Bruxelles "recommande" de nouvelles mesures pour la Sécurité Sociale

Publié le 12 Octobre 2012

Selon Mediapart, « Bruxelles veut ouvrir la Sécurité sociale au privé » .
En réalité, c’est déjà fait !
             Par Claude Reichman
« Bruxelles veut ouvrir la Sécurité sociale au privé ». Sous ce titre à sensation, le site Mediapart a publié le 10 octobre 2012 un article dans lequel il fait état de l’émotion soulevée à retardement chez les eurodéputés socialistes par une proposition de directive sur la passation des marchés publics présentée le 20 décembre 2011 par la Commission européenne.

Cette directive inclut parmi les services soumis aux règles des marchés publics « les services de sécurité sociale obligatoire ». Pour Mediapart, « si ces dispositions étaient adoptées, ce serait un bouleversement complet. La sécurité sociale obligatoire (qui, en France, prend par exemple en charge les maladies les plus graves et les plus coûteuses) devrait faire l’objet d’un « avis de marché », chaque année, au terme duquel les pouvoirs publics choisiraient le meilleur des candidats. Aux côtés de l’opérateur historique (en France, des caisses d’assurance santé), pourraient s’inviter des opérateurs privés, par exemple des géants de l’assurance, comme Axa ou Allianz, pronostiquent certains des observateurs les plus inquiets à Bruxelles. »

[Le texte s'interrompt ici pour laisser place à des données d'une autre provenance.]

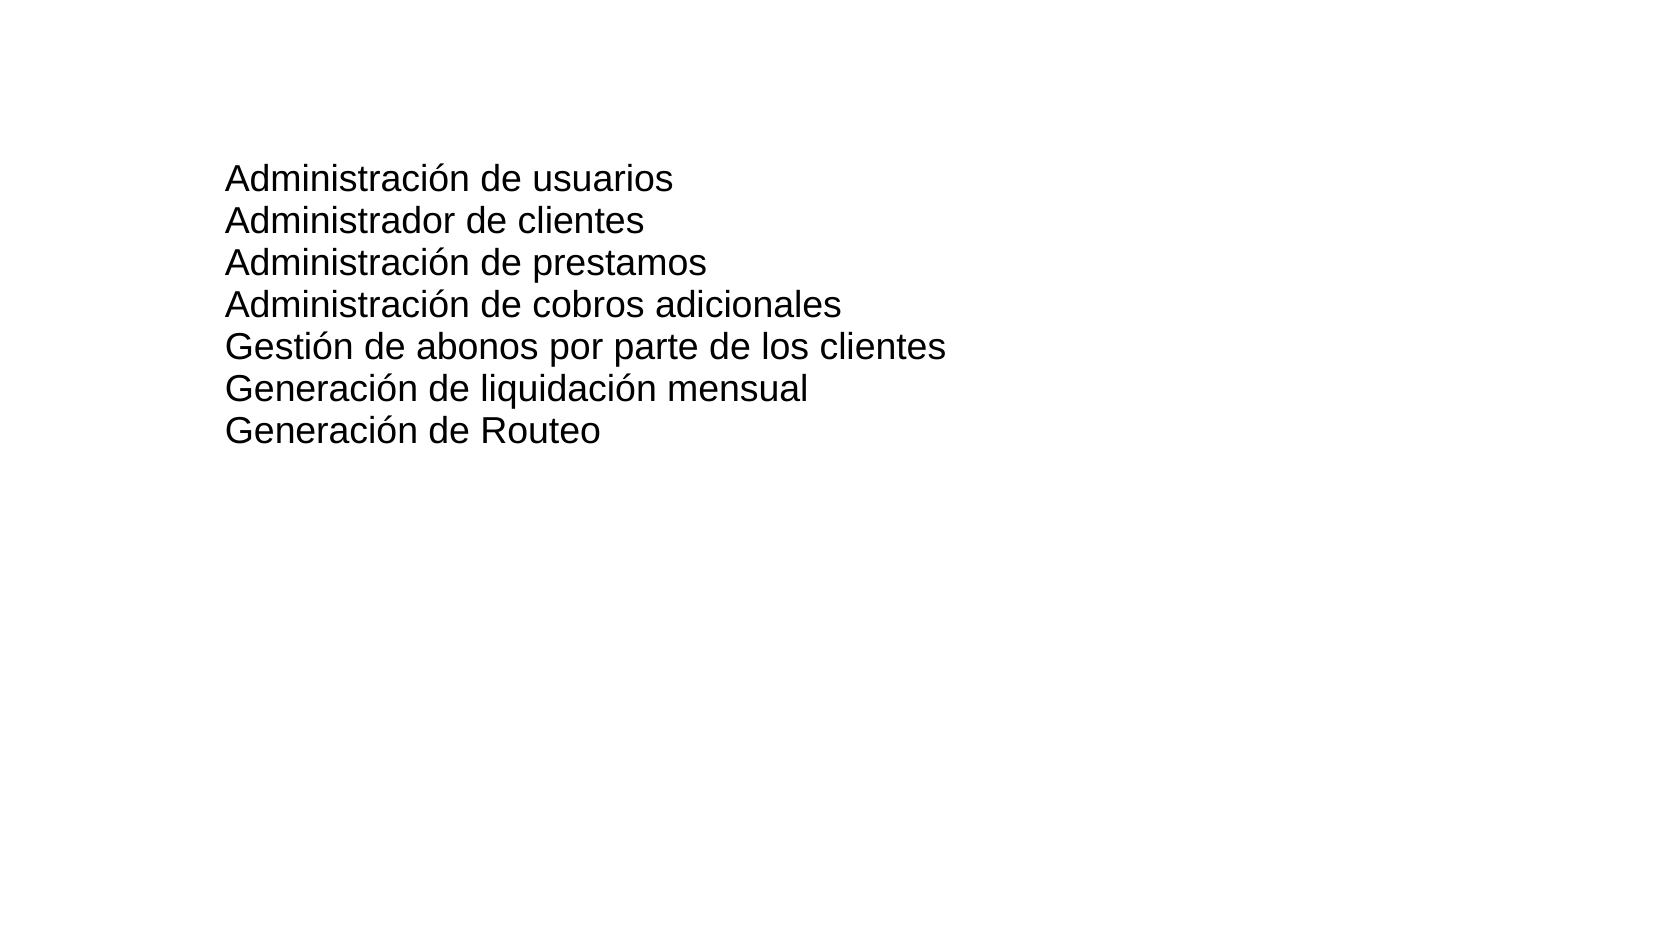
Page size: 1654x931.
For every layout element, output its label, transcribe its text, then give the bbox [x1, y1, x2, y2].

En fait cette émotion n’a pas lieu d’être, car ces dispositions existent déjà ! La proposition de directive se contente de reprendre des dispositions éparses dans des directives antérieures et dans la jurisprudence de la Cour de justice de l’Union européenne. Cette procédure est classique. On se souvient par exemple qu’à la suite de l’action du MLPS, les assurés sociaux français peuvent être remboursés par la Sécurité sociale des soins reçus à l’étranger. Pour y parvenir, le MLPS s’était appuyé sur une jurisprudence de la Cour et avait contraint, avec l’appui de la Commission, le gouvernement à prendre en 2005 un décret établissant ce droit à remboursement. Une directive du 9 mars 2011 a étendu ce droit à l’ensemble de l’Union européenne.

Les services de sécurité sociale obligatoires étaient déjà visés par la directive 
n° 2004/18/CE du 31 mars 2004 sur les marchés publics, ainsi que par la jurisprudence de la Cour de justice.

C’est ainsi que dans son arrêt du 23 avril 1991 (Affaire C-41/90, Höfner et Elser), la Cour de justice a jugé que « dans le contexte du droit de la concurrence la notion d’entreprise comprend toute entité exerçant une activité économique, indépendamment du statut juridique de cette entité et de son mode de financement.» (Point 21)

De même, dans son arrêt du 21 septembre 1999 (Affaire C-67/96), la Cour de justice a jugé « que dans le contexte du droit de la concurrence, la Cour a jugé que la notion d'entreprise comprend toute entité exerçant une activité économique, indépendamment du statut juridique de cette entité et de son mode de financement (Point 77). Ni la poursuite d'une finalité à caractère social, ni l'absence de but lucratif, ni les exigences de solidarité, ni les autres règles relatives notamment aux restrictions que l'organisme gestionnaire subit dans la réalisation des investissements n'enlevaient à l'activité exercée par l'organisme gestionnaire sa nature économique.» ( Point 79) 

Ces dispositions visent aussi bien l’URSSAF, que le Régime Social des Indépendants, la Mutualité sociale agricole et l'ensemble des caisses d’assurance maladie et de retraite qui se prévalent toutes de leur « finalité sociale » et de « la solidarité » pour tenter de sauver leur monopole, mais qui sont dans l’illégalité la plus complète pour s’être vu attribuer les marchés publics de sécurité sociale sans appel d’offres. De nombreux procès sont en cours qui visent à faire annuler ces attributions abusives, ce qui rebattra les cartes en France pour le plus grand bien des travailleurs qui disposeront, grâce à la concurrence, d'une protection sociale beaucoup moins chère, bien meilleure et qui ne sera pas menacée par la faillite d'un système collectiviste en perdition.

Dr Claude Reichman
Président du Mouvement pour la liberté de la protection sociale (MLPS).